PROBLEM DESCRIPTION — Go through the records and count the lines where the string "renal" occurs. Reply with the number only.

PROVIDED RECORDS —
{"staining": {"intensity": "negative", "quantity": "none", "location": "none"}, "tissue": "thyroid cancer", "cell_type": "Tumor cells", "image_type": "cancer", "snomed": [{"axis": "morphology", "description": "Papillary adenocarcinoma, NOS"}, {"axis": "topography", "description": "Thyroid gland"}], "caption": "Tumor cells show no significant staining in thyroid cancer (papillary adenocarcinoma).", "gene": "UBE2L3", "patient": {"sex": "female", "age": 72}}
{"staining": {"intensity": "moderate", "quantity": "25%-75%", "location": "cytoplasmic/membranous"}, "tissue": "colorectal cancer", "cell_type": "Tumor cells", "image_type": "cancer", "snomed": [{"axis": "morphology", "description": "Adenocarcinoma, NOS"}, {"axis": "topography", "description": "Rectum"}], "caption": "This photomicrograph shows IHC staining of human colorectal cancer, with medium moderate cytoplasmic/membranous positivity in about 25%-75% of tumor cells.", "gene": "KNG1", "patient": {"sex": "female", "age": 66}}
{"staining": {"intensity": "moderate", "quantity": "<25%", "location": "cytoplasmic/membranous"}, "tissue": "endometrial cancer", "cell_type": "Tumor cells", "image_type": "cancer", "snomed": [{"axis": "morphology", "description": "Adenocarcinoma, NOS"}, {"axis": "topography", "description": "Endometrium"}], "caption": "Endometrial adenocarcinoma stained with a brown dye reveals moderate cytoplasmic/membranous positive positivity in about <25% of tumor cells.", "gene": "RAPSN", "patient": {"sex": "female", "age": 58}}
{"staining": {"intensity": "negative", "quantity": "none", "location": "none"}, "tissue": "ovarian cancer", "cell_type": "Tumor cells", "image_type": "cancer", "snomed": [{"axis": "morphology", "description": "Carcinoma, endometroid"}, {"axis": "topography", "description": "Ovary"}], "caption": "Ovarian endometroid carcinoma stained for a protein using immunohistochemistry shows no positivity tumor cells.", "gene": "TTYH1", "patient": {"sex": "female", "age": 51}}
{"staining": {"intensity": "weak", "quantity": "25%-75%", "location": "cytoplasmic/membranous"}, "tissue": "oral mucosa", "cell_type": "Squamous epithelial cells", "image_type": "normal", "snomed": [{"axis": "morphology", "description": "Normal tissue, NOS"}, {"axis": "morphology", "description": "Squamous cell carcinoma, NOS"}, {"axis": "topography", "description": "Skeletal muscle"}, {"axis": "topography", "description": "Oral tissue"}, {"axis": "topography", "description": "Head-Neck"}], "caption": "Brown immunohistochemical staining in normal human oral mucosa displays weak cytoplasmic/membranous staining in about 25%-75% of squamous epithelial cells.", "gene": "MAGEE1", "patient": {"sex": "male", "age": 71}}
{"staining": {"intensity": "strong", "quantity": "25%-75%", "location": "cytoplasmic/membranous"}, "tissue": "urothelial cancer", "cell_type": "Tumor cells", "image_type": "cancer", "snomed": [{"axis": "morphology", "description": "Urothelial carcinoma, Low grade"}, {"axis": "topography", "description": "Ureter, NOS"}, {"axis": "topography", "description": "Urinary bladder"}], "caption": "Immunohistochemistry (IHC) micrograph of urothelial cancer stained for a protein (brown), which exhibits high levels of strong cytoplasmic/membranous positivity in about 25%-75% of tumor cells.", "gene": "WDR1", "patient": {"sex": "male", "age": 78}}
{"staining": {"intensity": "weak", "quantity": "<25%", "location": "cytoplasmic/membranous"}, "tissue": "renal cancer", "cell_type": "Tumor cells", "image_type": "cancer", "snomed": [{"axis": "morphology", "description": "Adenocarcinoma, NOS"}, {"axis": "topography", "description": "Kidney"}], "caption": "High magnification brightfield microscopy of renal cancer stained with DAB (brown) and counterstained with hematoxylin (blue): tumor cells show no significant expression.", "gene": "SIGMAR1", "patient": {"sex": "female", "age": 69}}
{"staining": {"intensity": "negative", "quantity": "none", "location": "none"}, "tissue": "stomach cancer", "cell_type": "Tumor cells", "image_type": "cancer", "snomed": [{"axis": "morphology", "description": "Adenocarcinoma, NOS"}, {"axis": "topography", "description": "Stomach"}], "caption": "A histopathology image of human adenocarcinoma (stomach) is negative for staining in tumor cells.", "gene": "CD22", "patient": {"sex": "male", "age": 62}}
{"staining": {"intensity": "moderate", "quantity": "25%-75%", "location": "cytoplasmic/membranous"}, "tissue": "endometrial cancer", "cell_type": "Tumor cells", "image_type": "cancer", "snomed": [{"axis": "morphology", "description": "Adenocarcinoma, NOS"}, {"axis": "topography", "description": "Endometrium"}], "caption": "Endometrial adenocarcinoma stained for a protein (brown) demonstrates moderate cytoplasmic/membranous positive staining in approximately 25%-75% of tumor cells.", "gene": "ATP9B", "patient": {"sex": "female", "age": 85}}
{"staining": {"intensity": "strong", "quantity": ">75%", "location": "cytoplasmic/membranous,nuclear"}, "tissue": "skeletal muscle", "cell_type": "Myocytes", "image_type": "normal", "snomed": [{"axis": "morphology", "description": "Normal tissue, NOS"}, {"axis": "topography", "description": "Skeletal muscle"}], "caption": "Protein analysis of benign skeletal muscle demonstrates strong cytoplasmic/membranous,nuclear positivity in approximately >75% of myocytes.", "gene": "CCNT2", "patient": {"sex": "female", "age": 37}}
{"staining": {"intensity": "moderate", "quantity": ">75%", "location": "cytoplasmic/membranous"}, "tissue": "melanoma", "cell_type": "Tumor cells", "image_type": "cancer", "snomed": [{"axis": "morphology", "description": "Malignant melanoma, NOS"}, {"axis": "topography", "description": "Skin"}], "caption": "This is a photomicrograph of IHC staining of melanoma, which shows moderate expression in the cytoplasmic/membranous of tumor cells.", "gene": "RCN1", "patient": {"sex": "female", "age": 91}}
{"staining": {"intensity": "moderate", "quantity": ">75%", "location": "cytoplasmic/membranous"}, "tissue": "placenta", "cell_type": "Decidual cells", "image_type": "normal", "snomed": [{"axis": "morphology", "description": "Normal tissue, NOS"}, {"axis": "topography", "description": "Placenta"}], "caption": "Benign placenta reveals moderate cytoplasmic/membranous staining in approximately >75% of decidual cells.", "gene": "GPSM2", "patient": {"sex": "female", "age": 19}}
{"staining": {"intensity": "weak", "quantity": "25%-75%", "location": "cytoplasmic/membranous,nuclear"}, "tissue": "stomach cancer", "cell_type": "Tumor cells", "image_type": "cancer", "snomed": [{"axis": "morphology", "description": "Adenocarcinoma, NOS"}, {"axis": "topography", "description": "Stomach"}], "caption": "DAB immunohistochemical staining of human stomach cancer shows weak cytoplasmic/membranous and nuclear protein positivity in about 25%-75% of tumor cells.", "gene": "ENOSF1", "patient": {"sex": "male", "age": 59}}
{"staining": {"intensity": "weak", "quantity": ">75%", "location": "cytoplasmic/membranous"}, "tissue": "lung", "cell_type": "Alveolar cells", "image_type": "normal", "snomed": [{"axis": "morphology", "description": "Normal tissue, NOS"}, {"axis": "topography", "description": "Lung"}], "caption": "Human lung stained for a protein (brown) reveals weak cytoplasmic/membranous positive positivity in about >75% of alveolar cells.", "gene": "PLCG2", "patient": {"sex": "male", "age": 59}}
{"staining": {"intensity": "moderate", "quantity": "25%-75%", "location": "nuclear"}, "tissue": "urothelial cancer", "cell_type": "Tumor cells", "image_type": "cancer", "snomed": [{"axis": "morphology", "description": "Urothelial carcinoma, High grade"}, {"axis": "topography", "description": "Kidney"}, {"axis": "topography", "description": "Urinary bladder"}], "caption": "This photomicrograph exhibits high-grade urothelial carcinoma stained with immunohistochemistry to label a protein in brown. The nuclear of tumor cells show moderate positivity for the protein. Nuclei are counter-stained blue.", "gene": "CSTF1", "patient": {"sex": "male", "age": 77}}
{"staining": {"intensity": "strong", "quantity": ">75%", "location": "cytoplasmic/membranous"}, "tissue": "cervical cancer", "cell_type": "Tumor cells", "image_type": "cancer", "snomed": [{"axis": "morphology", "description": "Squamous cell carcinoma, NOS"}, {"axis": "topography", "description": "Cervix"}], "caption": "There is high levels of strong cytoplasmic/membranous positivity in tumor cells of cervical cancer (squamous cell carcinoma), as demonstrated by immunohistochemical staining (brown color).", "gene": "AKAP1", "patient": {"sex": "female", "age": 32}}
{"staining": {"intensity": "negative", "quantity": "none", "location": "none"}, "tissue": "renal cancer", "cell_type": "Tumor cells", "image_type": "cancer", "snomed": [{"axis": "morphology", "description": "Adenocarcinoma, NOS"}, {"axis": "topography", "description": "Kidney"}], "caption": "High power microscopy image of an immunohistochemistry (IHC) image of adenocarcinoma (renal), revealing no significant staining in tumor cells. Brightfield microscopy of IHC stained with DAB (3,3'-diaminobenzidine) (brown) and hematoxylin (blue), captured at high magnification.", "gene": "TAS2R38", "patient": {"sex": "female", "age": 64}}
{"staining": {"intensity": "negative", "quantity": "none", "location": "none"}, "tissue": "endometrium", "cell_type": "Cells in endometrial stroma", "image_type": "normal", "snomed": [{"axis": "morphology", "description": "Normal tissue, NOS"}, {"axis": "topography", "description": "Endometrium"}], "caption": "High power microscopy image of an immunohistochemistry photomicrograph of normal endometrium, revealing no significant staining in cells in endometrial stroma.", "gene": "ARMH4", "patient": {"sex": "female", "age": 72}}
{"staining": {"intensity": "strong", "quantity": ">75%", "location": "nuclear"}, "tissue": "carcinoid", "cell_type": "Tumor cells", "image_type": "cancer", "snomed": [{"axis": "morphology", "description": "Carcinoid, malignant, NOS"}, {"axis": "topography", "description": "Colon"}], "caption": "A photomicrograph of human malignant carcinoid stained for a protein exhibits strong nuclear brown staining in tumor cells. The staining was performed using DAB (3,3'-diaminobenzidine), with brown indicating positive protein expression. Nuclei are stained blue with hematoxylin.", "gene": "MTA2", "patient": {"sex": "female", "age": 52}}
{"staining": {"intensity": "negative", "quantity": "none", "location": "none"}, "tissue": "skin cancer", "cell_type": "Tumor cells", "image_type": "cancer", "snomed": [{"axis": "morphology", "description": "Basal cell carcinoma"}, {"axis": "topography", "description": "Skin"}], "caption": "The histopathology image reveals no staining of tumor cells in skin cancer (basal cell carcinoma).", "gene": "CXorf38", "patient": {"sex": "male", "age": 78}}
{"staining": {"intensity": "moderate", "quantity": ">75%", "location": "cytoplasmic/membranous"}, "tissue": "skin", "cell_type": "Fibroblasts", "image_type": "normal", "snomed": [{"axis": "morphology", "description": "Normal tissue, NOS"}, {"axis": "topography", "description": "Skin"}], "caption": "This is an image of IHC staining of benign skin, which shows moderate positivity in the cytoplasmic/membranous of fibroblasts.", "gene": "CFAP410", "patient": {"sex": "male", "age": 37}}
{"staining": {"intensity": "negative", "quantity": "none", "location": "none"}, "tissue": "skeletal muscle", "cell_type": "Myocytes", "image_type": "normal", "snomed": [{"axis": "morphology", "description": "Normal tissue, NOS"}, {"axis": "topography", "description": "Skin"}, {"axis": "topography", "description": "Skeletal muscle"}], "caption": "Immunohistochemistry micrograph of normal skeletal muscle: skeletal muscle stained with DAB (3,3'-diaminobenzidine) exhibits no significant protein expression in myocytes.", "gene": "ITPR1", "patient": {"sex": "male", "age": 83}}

RESPONSE AREA — 2